Home » Pluto Day : Pluto the Dwarf Planet

Pluto Day : Pluto the Dwarf Planet

Pluto was first discovered on the 18th February 1930 by astronomer Clyde William Tombaugh. It was considered the ninth planet till 2006, when the International Astronomical Union declared Pluto as a dwarf planet as it does not meet all the requirements of a full size planet.

Pluto is described as a complex world of ice mountains and frozen plains by NASA. Smaller than Earth’s Moon in size, Pluto has 5 spinning Moons. Being only 2,380 km wide, Pluto is about half the width of the United States. It is 5.5x smaller than Earth.

One of the most fascinating things about this dwarf planet is the snow. The latter is red instead of being white as we normally know here on earth. This is due to the chemical composition of the thin atmosphere on Pluto, which consists of nitrogen, methane and carbon dioxide.

Pluto @NASA

Found on the edge of our solar system, in a region called the Kuiper Belt, Pluto orbits the Sun about 5.8 billion km away on average, which is about 40 times as far as the Earth. Being that far, the surface of Pluto is way too cold to be inhabited. The temperature is about -228 to -238 C. A year on Pluto is 248 Earth years. A day on Pluto lasts 153 hours.

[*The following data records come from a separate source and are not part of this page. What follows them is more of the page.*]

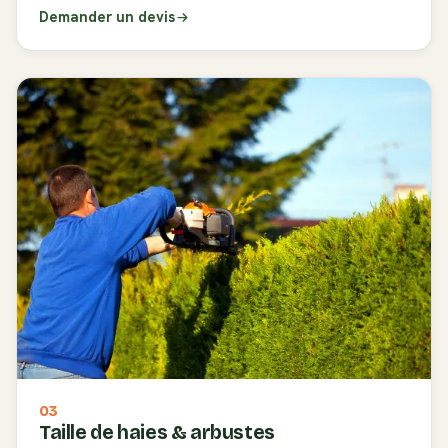
Demander un devis
03
Taille de haies & arbustes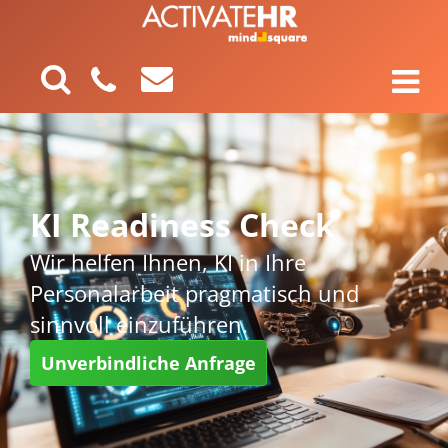
KI Readiness Check
Wir helfen Ihnen, KI in Ihre
Personalarbeit pragmatisch und
sinnvoll einzuführen.
Unverbindliche Anfrage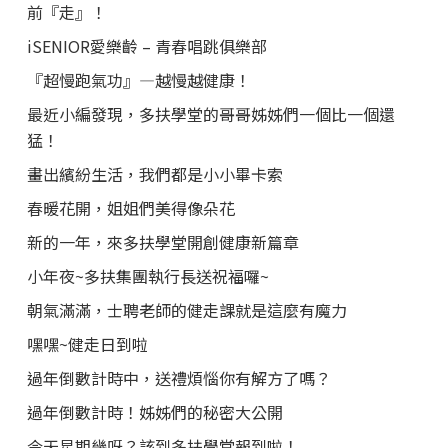
前『走』！
iSENIOR愛樂齡 – 青春唱跳俱樂部
『超慢跑氣功』—越慢越健康！
最近小編發現，多扶學堂的哥哥姊姊們一個比一個還
猛！
畫出繽紛生活，我們都是小小畢卡索
春暖花開，姐姐們美得像朵花
新的一年，來多扶學堂開創健康新篇章
小年夜~多扶集團執行長送祝福囉~
朝氣滿滿，士聘老師的健走課就是這麼有魔力
嘿嘿~健走日到啦
過年倒數計時中，送禮煩惱你有解方了嗎？
過年倒數計時！姊姊們的秘密大公開
今天星期幾呀？該到多扶學堂報到啦！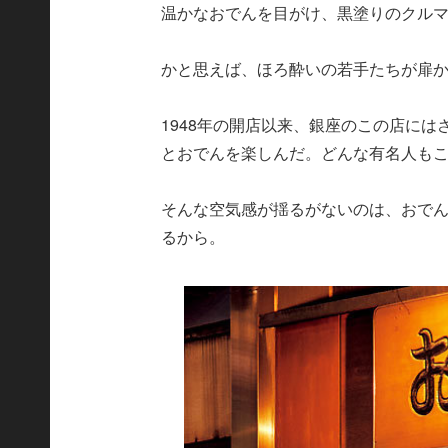
温かなおでんを目がけ、黒塗りのクル
かと思えば、ほろ酔いの若手たちが扉
1948年の開店以来、銀座のこの店に
とおでんを楽しんだ。どんな有名人も
そんな空気感が揺るがないのは、おで
るから。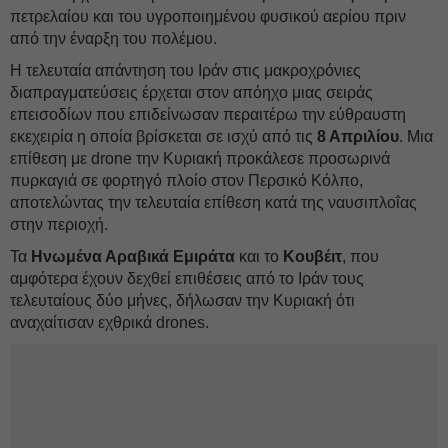
πετρελαίου και του υγροποιημένου φυσικού αερίου πριν
από την έναρξη του πολέμου.
Η τελευταία απάντηση του Ιράν στις μακροχρόνιες
διαπραγματεύσεις έρχεται στον απόηχο μιας σειράς
επεισοδίων που επιδείνωσαν περαιτέρω την εύθραυστη
εκεχειρία η οποία βρίσκεται σε ισχύ από τις
8 Απριλίου
. Μια
επίθεση με drone την Κυριακή προκάλεσε προσωρινά
πυρκαγιά σε φορτηγό πλοίο στον Περσικό Κόλπο,
αποτελώντας την τελευταία επίθεση κατά της ναυσιπλοΐας
στην περιοχή.
Τα
Ηνωμένα Αραβικά Εμιράτα
και το
Κουβέιτ
, που
αμφότερα έχουν δεχθεί επιθέσεις από το Ιράν τους
τελευταίους δύο μήνες, δήλωσαν την Κυριακή ότι
αναχαίτισαν εχθρικά drones.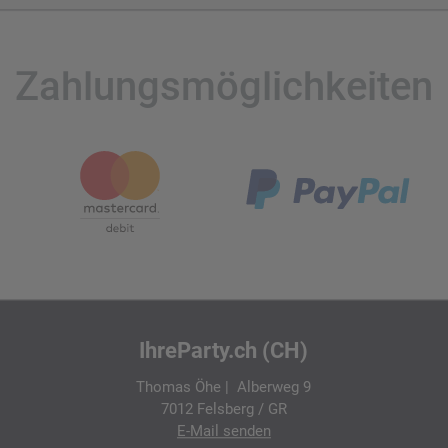
Zahlungsmöglichkeiten
IhreParty.ch (CH)
Thomas Öhe | Alberweg 9
7012 Felsberg / GR
E-Mail
senden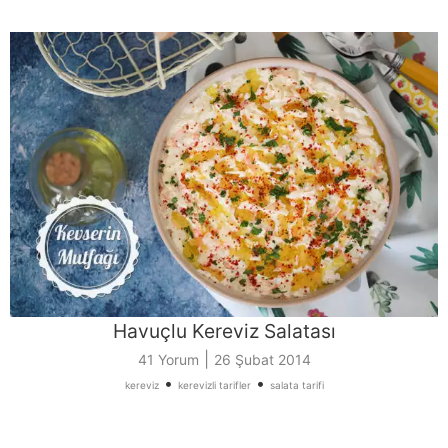
Havuçlu Kereviz Salatası
|
41 Yorum
26 Şubat 2014
•
•
kereviz
kerevizli tarifler
salata tarifi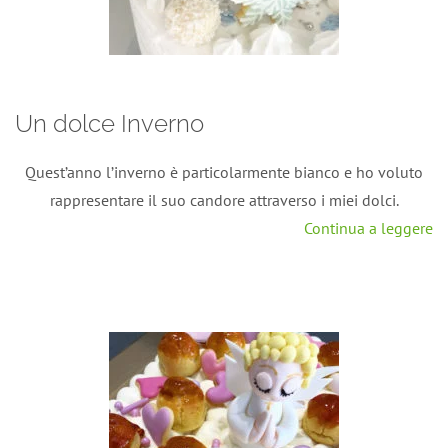
Un dolce Inverno
Quest’anno l’inverno è particolarmente bianco e ho voluto
rappresentare il suo candore attraverso i miei dolci.
Continua a leggere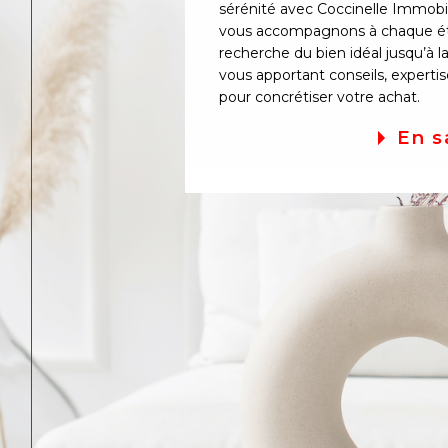
sérénité avec Coccinelle Immobi
vous accompagnons à chaque ét
recherche du bien idéal jusqu’à l
vous apportant conseils, experti
pour concrétiser votre achat.
En s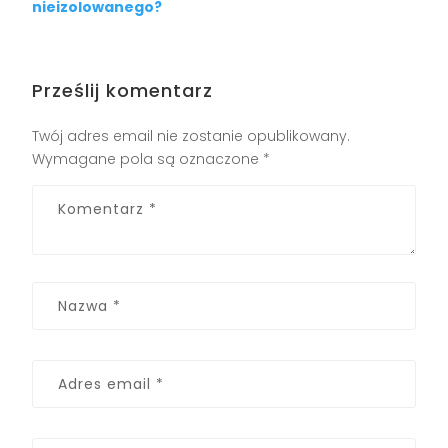
nieizolowanego?
Prześlij komentarz
Twój adres email nie zostanie opublikowany.
Wymagane pola są oznaczone
*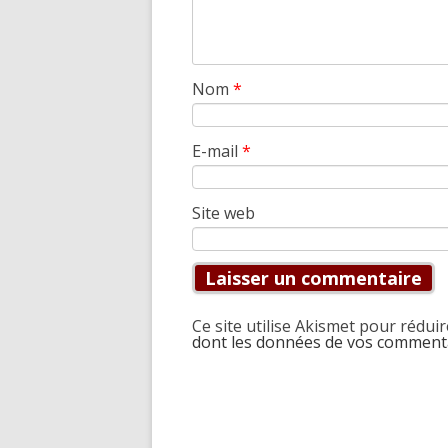
Nom
*
E-mail
*
Site web
Ce site utilise Akismet pour réduir
dont les données de vos commenta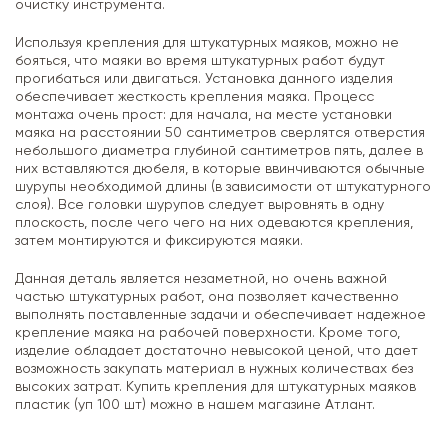
очистку инструмента.
Используя крепления для штукатурных маяков, можно не
бояться, что маяки во время штукатурных работ будут
прогибаться или двигаться. Установка данного изделия
обеспечивает жесткость крепления маяка. Процесс
монтажа очень прост: для начала, на месте установки
маяка на расстоянии 50 сантиметров сверлятся отверстия
небольшого диаметра глубиной сантиметров пять, далее в
них вставляются дюбеля, в которые ввинчиваются обычные
шурупы необходимой длины (в зависимости от штукатурного
слоя). Все головки шурупов следует выровнять в одну
плоскость, после чего чего на них одеваются крепления,
затем монтируются и фиксируются маяки.
Данная деталь является незаметной, но очень важной
частью штукатурных работ, она позволяет качественно
выполнять поставленные задачи и обеспечивает надежное
крепление маяка на рабочей поверхности. Кроме того,
изделие обладает достаточно невысокой ценой, что дает
возможность закупать материал в нужных количествах без
высоких затрат. Купить крепления для штукатурных маяков
пластик (уп 100 шт) можно в нашем магазине Атлант.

On February 18, 1930, Pluto was discovered by Clyde William Tombaugh at the Lowell Observatory in Arizona. Reports suggest that this discovery was the fruit of a new astronomical technique of photographic plates combined with a blink microscope. 

The name Pluto was given by an 11 year old girl, Venetia Burney from England. It was inspired by the Roman God of the underworld. Pluto’s five moons, Styx, Charon, Nix, Hydra and Kerberos, were also named after mythological figures from the underworld. 

” Pluto is the name of the Roman god of the Underworld, equivalent to the Greek Hades. However, the Greek name “Plouton” (from which the Romans derived their name “Pluto”) was also occasionally used as an alternative name for Hades. But Pluto is definitely the Roman spelling. ” Dr. Elizabeth Vandiver, chair of the Department of Classics in Whitman College in Walla Walla, Washington.

Styx is the mythological river that separates the world of living from the realm of the dead. Charon is the boatman who ferries souls to the underworld. Nix, the mother of Charon, is the goddess of darkness and night. Hydra is the nine headed serpent that guards the underworld. And Kerberos is the three headed dog of Greek mythology.

Till now only one spacecraft has visited Pluto. On July 14, 2015, NASA’s New Horizons spacecraft made its historic flight through the Pluto system. From this unique expedition, NASA obtained the first close up images of Pluto and its moons. They also derived new data that changed the knowledge of the unknown and mysterious worlds. This discovery is described as the one of the most enchanting ever made. “ It’s clear to me that the solar system saved the best for last ! ” said Alan Stern, New Horizons principal investigator from the Southwest Research Institute, Boulder, Colorado. “ We could not have explored a more fascinating or scientifically important planet at the edge of our solar system. The New Horizons team worked for 15 years to plan and execute this flyby and Pluto paid us back in spades! ”

As bewitching as it is, Pluto is unfortunately not considered as a planet since 2006. The International Astronomical Union (IAU) downgraded the status of Pluto to that of  “dwarf planet” as it does not meet the required criteria. There are 3 criteria to be considered as a full size Planet and Pluto only meets two of them. First, the Planet must orbit around the sun. Second, the planet must have sufficient mass to assume hydrostatic equilibrium (a nearly round shape). And third, the planet must clear the neighborhood around its orbit. Even though Pluto has lived there for billions years, it has failed to respect the last one. Being not able to clear its neighboring region of other objects means that the planet has become gravitationally dominant. There are no other bodies of comparable size other than its own satellites or those otherwise under its gravitational influence, in its vicinity in space.

There are 13 planets in our solar system among which only 8 are considered as full size planets. They are classified into three categories, Terrestrial planets, Gas Giants and Ice Giants. Mercury, Venus, Earth and Mars are terrestrial planets. Jupiter and Saturn are the gas giants. Uranus and Neptune are the ice giants.

Pluto is not the only dwarf planet. There are 4 more dwarf planets namely, Eris, Haumea, Makemake and Ceres. As a tribute to Pluto for being demoted, dwarf planets are also called Plutoids.